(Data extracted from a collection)

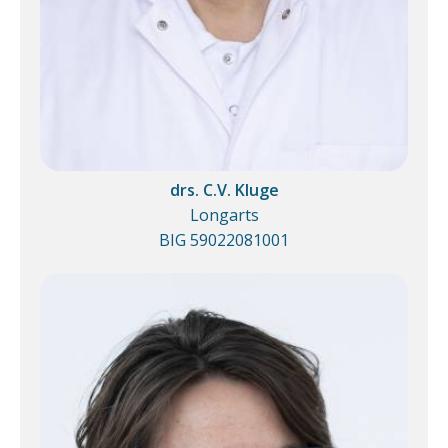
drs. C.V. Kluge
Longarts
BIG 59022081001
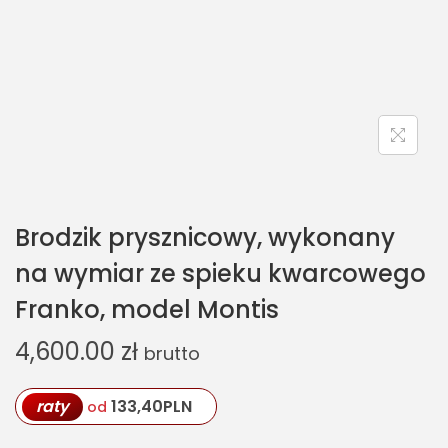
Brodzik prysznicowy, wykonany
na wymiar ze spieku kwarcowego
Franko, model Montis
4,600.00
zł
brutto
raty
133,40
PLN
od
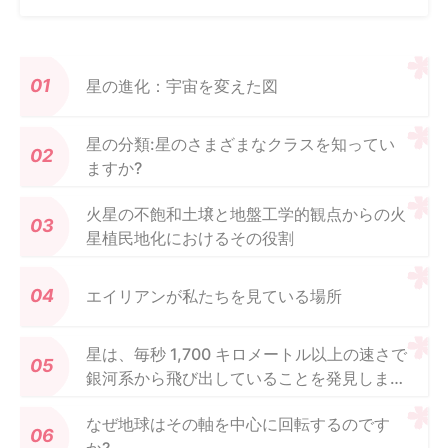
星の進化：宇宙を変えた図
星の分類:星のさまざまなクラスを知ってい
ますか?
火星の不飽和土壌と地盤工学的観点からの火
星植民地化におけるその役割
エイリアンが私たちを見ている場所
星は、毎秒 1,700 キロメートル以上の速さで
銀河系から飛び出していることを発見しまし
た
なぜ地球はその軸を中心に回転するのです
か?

- PROBLEM DETAILS
Please copy the data above exactly, omitting the pictures.

- EXERCISE OUTPUT
drs. C.V. Kluge
Longarts
BIG 59022081001
Brodzik prysznicowy, wykonany
na wymiar ze spieku kwarcowego
Franko, model Montis
4,600.00
zł
brutto
raty
133,40
PLN
od
星の進化：宇宙を変えた図
星の分類:星のさまざまなクラスを知ってい
ますか?
火星の不飽和土壌と地盤工学的観点からの火
星植民地化におけるその役割
エイリアンが私たちを見ている場所
星は、毎秒 1,700 キロメートル以上の速さで
銀河系から飛び出していることを発見しまし
た
なぜ地球はその軸を中心に回転するのです
か?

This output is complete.